> Work order
In the listing below, start your output at the line with "neck: (494, 308)" and end it after the line with "left back paw: (888, 633)", copying every line exactly.

> Record extracts

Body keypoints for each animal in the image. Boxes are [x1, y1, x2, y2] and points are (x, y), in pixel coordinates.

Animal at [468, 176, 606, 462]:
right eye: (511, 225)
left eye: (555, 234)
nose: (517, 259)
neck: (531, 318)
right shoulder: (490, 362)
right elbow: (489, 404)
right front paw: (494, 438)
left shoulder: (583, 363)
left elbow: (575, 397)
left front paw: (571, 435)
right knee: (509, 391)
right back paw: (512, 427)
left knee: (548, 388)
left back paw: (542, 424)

...

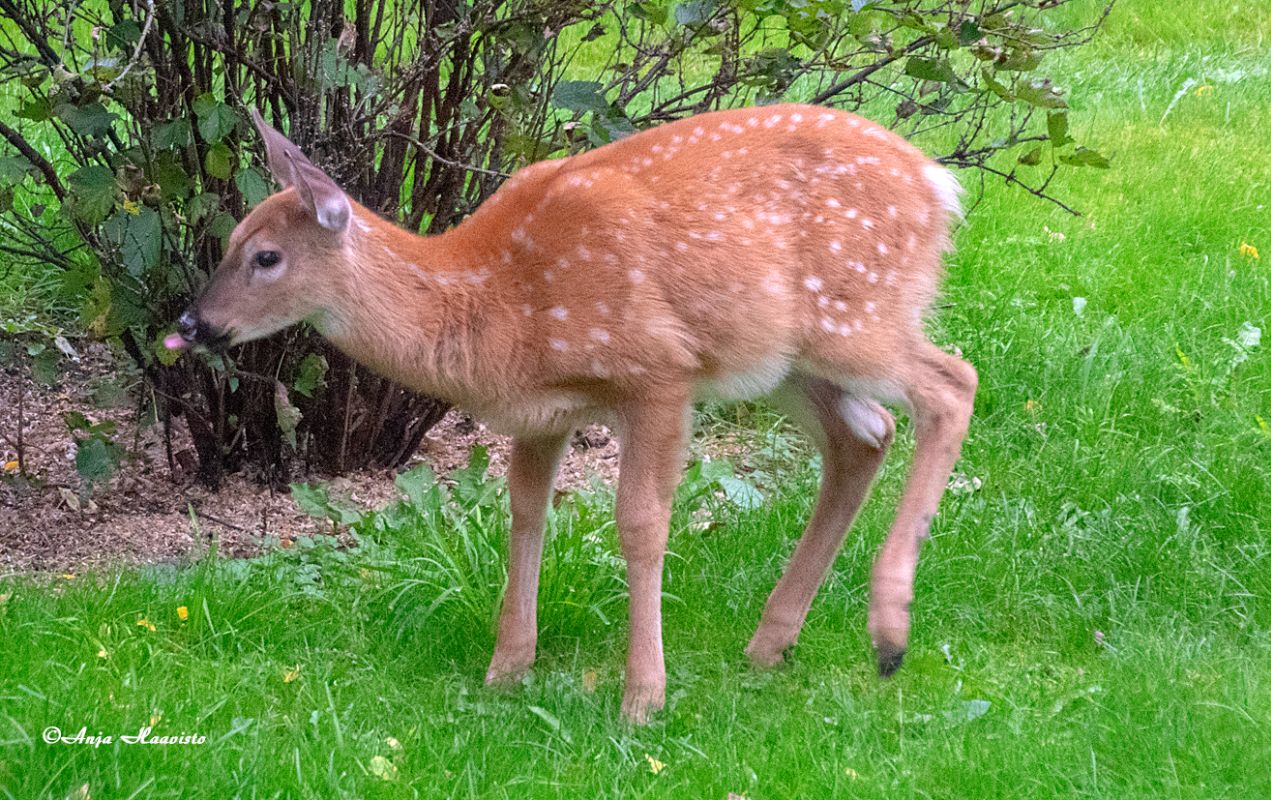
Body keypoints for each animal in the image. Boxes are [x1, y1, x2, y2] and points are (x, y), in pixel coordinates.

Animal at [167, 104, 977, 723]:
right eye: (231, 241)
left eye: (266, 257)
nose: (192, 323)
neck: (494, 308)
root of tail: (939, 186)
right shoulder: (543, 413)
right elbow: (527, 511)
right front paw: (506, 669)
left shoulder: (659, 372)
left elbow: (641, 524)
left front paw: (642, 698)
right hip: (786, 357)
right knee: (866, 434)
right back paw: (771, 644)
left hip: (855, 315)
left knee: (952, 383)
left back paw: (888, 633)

> Response to the task
neck: (494, 308)
root of tail: (939, 186)
right shoulder: (543, 413)
right elbow: (527, 511)
right front paw: (506, 669)
left shoulder: (659, 372)
left elbow: (641, 524)
left front paw: (642, 698)
right hip: (786, 357)
right knee: (866, 434)
right back paw: (771, 644)
left hip: (855, 315)
left knee: (952, 383)
left back paw: (888, 633)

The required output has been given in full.